Während ich mir früher durch die 2 unterschiedlichen Nachrichtendarstellungen in Ost und West eine eigene Meinung bilden konnte, stoße ich momentan nur auf eine Informationsgleichschaltung von TV und Print. Diese kommt eher einer Sensationsgleichschaltung nahe. Öffentlich-rechtliche und private bringen meist sogar dasselbe Bild- und Videomateriel. Warum? Um uns nicht zu verwirren? Oder um neuronale (eingleisige) Autobahnen zu legen? Gleiche Information und gleiches Denken für alle ! Vor allem Informationen, die die Angst in den Köpfen schüren, denn Angst zu haben ist einfach. Sie zu erzeugen auch. Weil der Mensch Sicherheit will. Ein schönes Gehege, Sonne, Futter und was zum Tratschen – wie die Schafe.
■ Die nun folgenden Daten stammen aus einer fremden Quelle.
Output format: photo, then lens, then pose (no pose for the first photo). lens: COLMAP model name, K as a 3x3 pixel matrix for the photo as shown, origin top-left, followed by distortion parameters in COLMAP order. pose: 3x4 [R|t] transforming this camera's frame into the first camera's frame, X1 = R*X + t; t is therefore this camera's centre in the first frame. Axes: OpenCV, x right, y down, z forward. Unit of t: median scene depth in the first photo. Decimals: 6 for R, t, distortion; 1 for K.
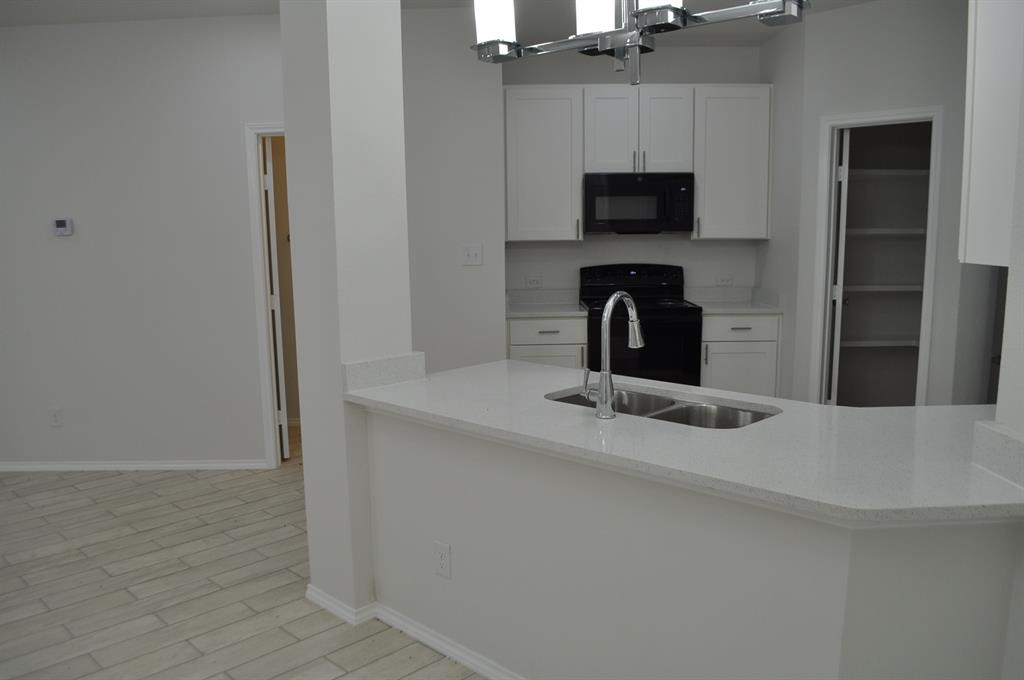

Glücklicherweise gibt es immer mehr Ausnahmen. Und das Internet. An alternative Informationen zu kommen wird einfacher. Ich habe gemerkt, dass es sich lohnt, genauer hinzuschauen, gerade wenn öffentliche Medien eine Information/Informationssendung oder -seite als Verschwörungstheorie titulieren. Das Wort wird anscheinend immer dann verwendet, wenn die eigenen Argumente ausgehen. Als Totschlagargument (medialer Kugelhagel), weil dagegen niemand den Widerspruch wagt. Ich hab was gegen eingleisiges Denken und Zensur und handle damit sogar verfassungskonform – siehe unten. Und ich bin dankbar, dass es zum Beispiel Leute wie Ken Jebsen mit KenFM oder die Internetseite yoice.net/ mit youtube-Kanal gibt. Also nutzt an diesem sonnigen Sonntag das schöne Wetter und Euren Geist.

Musikalische Untermalung hab ich da auch noch. Rap ist eigentlich nicht so meins, aber hört den Song 3-4mal, dann geht der wirklich ins Ohr:
Mit dem schwarzen Schaf beschäftige ich mich dann am nächsten Sonntag.
Deutsche Verfassung Artikel 5
(1) Jeder hat das Recht, seine Meinung in Wort, Schrift und Bild frei zu äußern und zu verbreiten und sich aus allgemein zugänglichen Quellen ungehindert zu unterrichten. Die Pressefreiheit und die Freiheit der Berichterstattung durch Rundfunk und Film werden gewährleistet. Eine Zensur findet nicht statt.
(2) Diese Rechte finden ihre Schranken in den Vorschriften der allgemeinen Gesetze, den gesetzlichen Bestimmungen zum Schutze der Jugend und in dem Recht der persönlichen Ehre.
(3) Kunst und Wissenschaft, Forschung und Lehre sind frei. Die Freiheit der Lehre entbindet nicht von der Treue zur Verfassung.